(Dataset records)
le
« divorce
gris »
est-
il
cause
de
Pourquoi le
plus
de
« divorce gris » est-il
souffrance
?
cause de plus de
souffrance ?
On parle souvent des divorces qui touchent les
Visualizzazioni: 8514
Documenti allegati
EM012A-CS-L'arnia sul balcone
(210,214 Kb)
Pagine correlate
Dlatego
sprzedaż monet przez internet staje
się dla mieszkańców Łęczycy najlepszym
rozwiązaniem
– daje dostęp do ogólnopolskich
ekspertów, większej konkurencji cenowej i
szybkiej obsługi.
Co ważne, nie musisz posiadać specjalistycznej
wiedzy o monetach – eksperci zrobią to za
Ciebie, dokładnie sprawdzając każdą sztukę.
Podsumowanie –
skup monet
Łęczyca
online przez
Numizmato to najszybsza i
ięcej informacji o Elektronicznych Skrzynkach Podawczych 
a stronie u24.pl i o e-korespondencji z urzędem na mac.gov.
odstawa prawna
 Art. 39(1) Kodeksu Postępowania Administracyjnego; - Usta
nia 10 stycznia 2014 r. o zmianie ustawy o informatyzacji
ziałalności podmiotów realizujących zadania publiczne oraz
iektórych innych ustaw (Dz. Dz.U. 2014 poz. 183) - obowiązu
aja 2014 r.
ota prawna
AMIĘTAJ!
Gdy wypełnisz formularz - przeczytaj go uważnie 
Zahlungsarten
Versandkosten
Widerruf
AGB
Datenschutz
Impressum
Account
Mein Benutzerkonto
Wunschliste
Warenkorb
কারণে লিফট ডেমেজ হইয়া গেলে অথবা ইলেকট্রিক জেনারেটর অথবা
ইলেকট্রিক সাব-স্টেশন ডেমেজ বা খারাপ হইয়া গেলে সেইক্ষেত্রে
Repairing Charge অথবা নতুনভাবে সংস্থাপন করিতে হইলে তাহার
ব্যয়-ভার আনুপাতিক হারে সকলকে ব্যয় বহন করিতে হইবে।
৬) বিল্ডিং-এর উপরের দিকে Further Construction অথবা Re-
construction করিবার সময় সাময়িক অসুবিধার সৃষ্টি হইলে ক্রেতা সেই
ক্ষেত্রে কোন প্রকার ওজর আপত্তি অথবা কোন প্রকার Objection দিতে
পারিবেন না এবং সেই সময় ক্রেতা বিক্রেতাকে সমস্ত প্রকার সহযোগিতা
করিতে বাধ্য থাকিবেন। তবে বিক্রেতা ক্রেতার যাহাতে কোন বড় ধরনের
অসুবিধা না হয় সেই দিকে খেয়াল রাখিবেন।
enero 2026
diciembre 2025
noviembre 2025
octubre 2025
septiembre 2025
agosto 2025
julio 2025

YOUR INSTRUCTIONS: Set down all the entries again, word for word.

EXPECTED ANSWER:
le
« divorce
gris »
est-
il
cause
de
Pourquoi le
plus
de
« divorce gris » est-il
souffrance
?
cause de plus de
souffrance ?
On parle souvent des divorces qui touchent les
Visualizzazioni: 8514
Documenti allegati
EM012A-CS-L'arnia sul balcone
(210,214 Kb)
Pagine correlate
Dlatego
sprzedaż monet przez internet staje
się dla mieszkańców Łęczycy najlepszym
rozwiązaniem
– daje dostęp do ogólnopolskich
ekspertów, większej konkurencji cenowej i
szybkiej obsługi.
Co ważne, nie musisz posiadać specjalistycznej
wiedzy o monetach – eksperci zrobią to za
Ciebie, dokładnie sprawdzając każdą sztukę.
Podsumowanie –
skup monet
Łęczyca
online przez
Numizmato to najszybsza i
ięcej informacji o Elektronicznych Skrzynkach Podawczych 
a stronie u24.pl i o e-korespondencji z urzędem na mac.gov.
odstawa prawna
 Art. 39(1) Kodeksu Postępowania Administracyjnego; - Usta
nia 10 stycznia 2014 r. o zmianie ustawy o informatyzacji
ziałalności podmiotów realizujących zadania publiczne oraz
iektórych innych ustaw (Dz. Dz.U. 2014 poz. 183) - obowiązu
aja 2014 r.
ota prawna
AMIĘTAJ!
Gdy wypełnisz formularz - przeczytaj go uważnie 
Zahlungsarten
Versandkosten
Widerruf
AGB
Datenschutz
Impressum
Account
Mein Benutzerkonto
Wunschliste
Warenkorb
কারণে লিফট ডেমেজ হইয়া গেলে অথবা ইলেকট্রিক জেনারেটর অথবা
ইলেকট্রিক সাব-স্টেশন ডেমেজ বা খারাপ হইয়া গেলে সেইক্ষেত্রে
Repairing Charge অথবা নতুনভাবে সংস্থাপন করিতে হইলে তাহার
ব্যয়-ভার আনুপাতিক হারে সকলকে ব্যয় বহন করিতে হইবে।
৬) বিল্ডিং-এর উপরের দিকে Further Construction অথবা Re-
construction করিবার সময় সাময়িক অসুবিধার সৃষ্টি হইলে ক্রেতা সেই
ক্ষেত্রে কোন প্রকার ওজর আপত্তি অথবা কোন প্রকার Objection দিতে
পারিবেন না এবং সেই সময় ক্রেতা বিক্রেতাকে সমস্ত প্রকার সহযোগিতা
করিতে বাধ্য থাকিবেন। তবে বিক্রেতা ক্রেতার যাহাতে কোন বড় ধরনের
অসুবিধা না হয় সেই দিকে খেয়াল রাখিবেন।
enero 2026
diciembre 2025
noviembre 2025
octubre 2025
septiembre 2025
agosto 2025
julio 2025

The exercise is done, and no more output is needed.